The midpoint would be the farthest you are ever going to be from a receptacle. If that is 1.8M or less you're golden.


----------



## emtnut (Mar 1, 2015)

What you all said is true for now.

But one of the changes for 2018 is only 1 receptacle required for any room except the kitchen.


From the ESA bulletin


> Given the outstanding performance of AFCI circuitry, the requirements for receptacles in 26-712(a) is reduced to one outlet per enclosed room, notwithstanding the required kitchen counter receptacles.
> The rationale for this change is that the occupants can now safely string about multiple extension cords as required in the living space, with no worries of arcing.


----------



## Dark Knight (Jan 6, 2016)

emtnut said:


> What you all said is true for now.
> 
> But one of the changes for 2018 is only 1 receptacle required for any room except the kitchen.
> 
> ...


And I'm still going to keep my prices the same. It's win win.


----------



## AndreConnection (Nov 9, 2017)

emtnut said:


> What you all said is true for now.
> 
> But one of the changes for 2018 is only 1 receptacle required for any room except the kitchen.
> 
> ...



Wow, there is a change. What bulletin # is that?


----------



## AndreConnection (Nov 9, 2017)

Next question pertains to code rule 2-005

If i were to replace/ repair a light in a apartment complex am i to pull a permit?
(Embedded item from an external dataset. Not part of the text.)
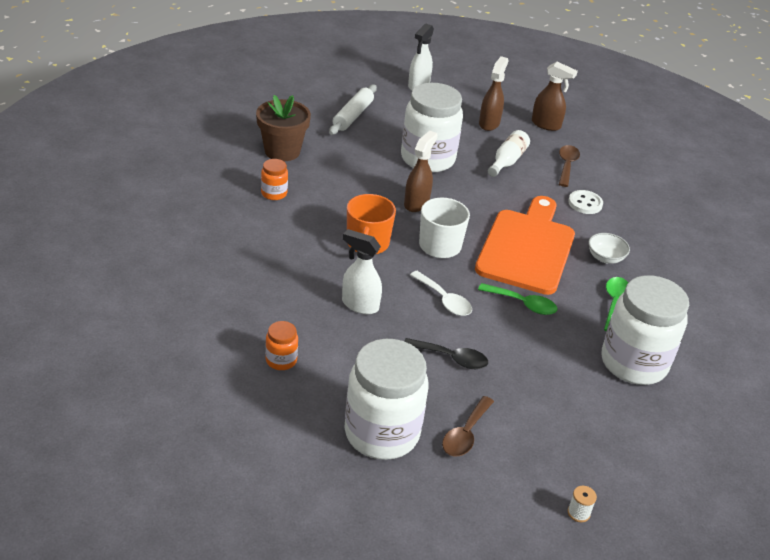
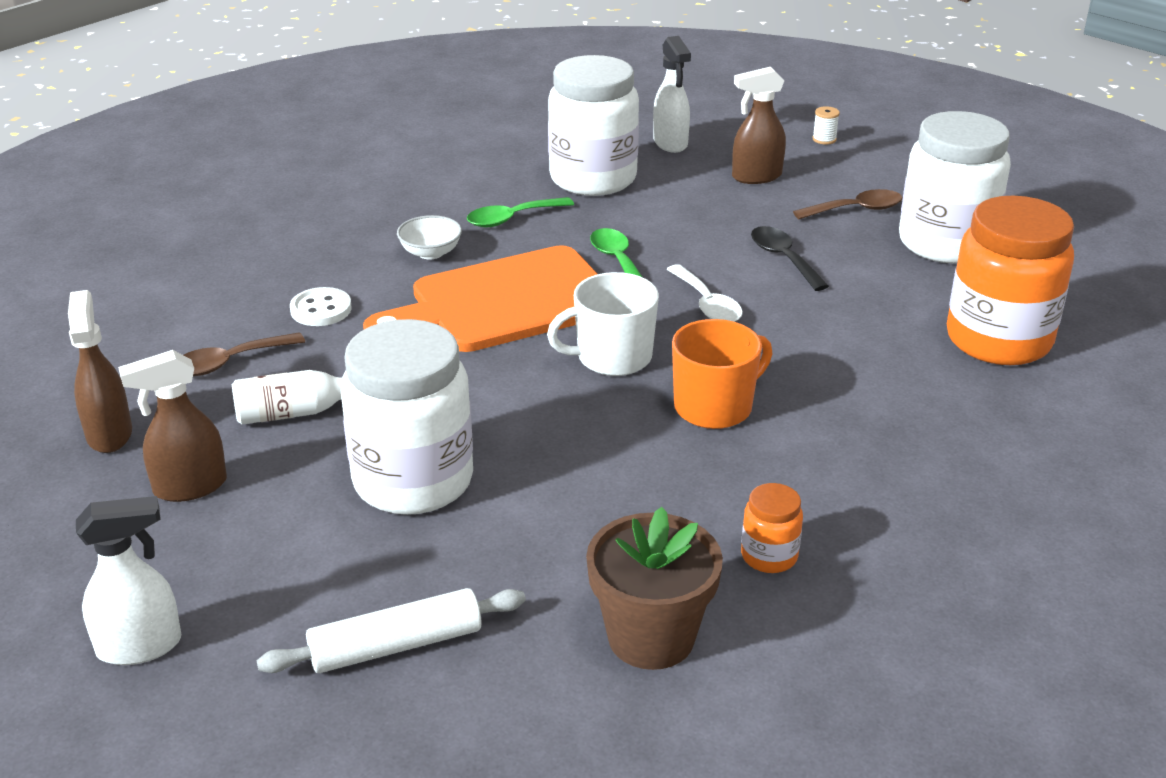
camera: 130 degrees left, 5 degrees down
orange jar [265,321,298,370] -> orange jar [947,196,1074,365], size x2.27
white spray bottle [342,229,382,314] -> white spray bottle moved to [653,36,691,153]
brown spray bottle [404,131,438,212] -> brown spray bottle moved to [732,67,786,184]
white spoon [410,271,472,316] -> white spoon turned 150 degrees clockwise [667,264,743,322]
The reason i ask is I have had other electrical contractors tell me i don't as its a repair and not a new installation and even though its not owner occupied i don't need one because its a repair.


----------



## electricguy (Mar 22, 2007)

The_Modifier said:


> 1.8M + 1.8M= 3.6M
> Ex
> First receptacle at 1.8M door way then 1.8M to first part of space along wall adding another 1.8M along the wall is 3.6M between receptacles.
> 
> It's actually an old measurement for the standard 6 foot length of lamp cord at the base of floor lamps. This way you can have light at any point along the wall.
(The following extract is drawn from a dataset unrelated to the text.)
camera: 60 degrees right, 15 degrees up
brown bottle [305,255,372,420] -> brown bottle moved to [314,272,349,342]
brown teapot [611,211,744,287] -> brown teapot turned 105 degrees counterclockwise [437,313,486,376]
seems like kitchen counter receptacles follow the cord length for counter appliances also


----------



## RePhase277 (Feb 5, 2008)

emtnut said:


> What you all said is true for now.
> 
> But one of the changes for 2018 is only 1 receptacle required for any room except the kitchen.
> 
> ...


:laughing: Maybe I don't get Canadian humor (humour), but that bulletin made me laugh.


----------



## eddy current (Feb 28, 2009)

emtnut said:


> what you all said is true for now.
> 
> But one of the changes for 2018 is only 1 receptacle required for any room except the kitchen.
> 
> ...


lmfao


----------



## eddy current (Feb 28, 2009)

AndreConnection said:


> 26-712 (a) states that receptacles will be spaced no more than 1.8m. However i notice new home construction receptacles at 3.6m along a wall.
> 
> Can someone clarify this code rule?


Think of it this way. Put your hand on a wall. Code says that you should not have to go more than 1.8m to find a receptacle. 
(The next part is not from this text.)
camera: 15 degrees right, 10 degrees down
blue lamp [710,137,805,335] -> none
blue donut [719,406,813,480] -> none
Same wording for counter receptacles. No point along the counter more than 900mm from a receptacle so we install them 1800mm apart.


----------



## AndreConnection (Nov 9, 2017)

AndreConnection said:


> Next question pertains to code rule 2-005
> 
> If i were to replace/ repair a light in a apartment complex am i to pull a permit?
> 
> The reason i ask is I have had other electrical contractors tell me i don't as its a repair and not a new installation and even though its not owner occupied i don't need one because its a repair.



Anything?


----------



## NDC (Jan 12, 2016)

AndreConnection said:


> Next question pertains to code rule 2-005
> 
> If i were to replace/ repair a light in a apartment complex am i to pull a permit?


It's not an owner occupied dwelling unit so technically yes


----------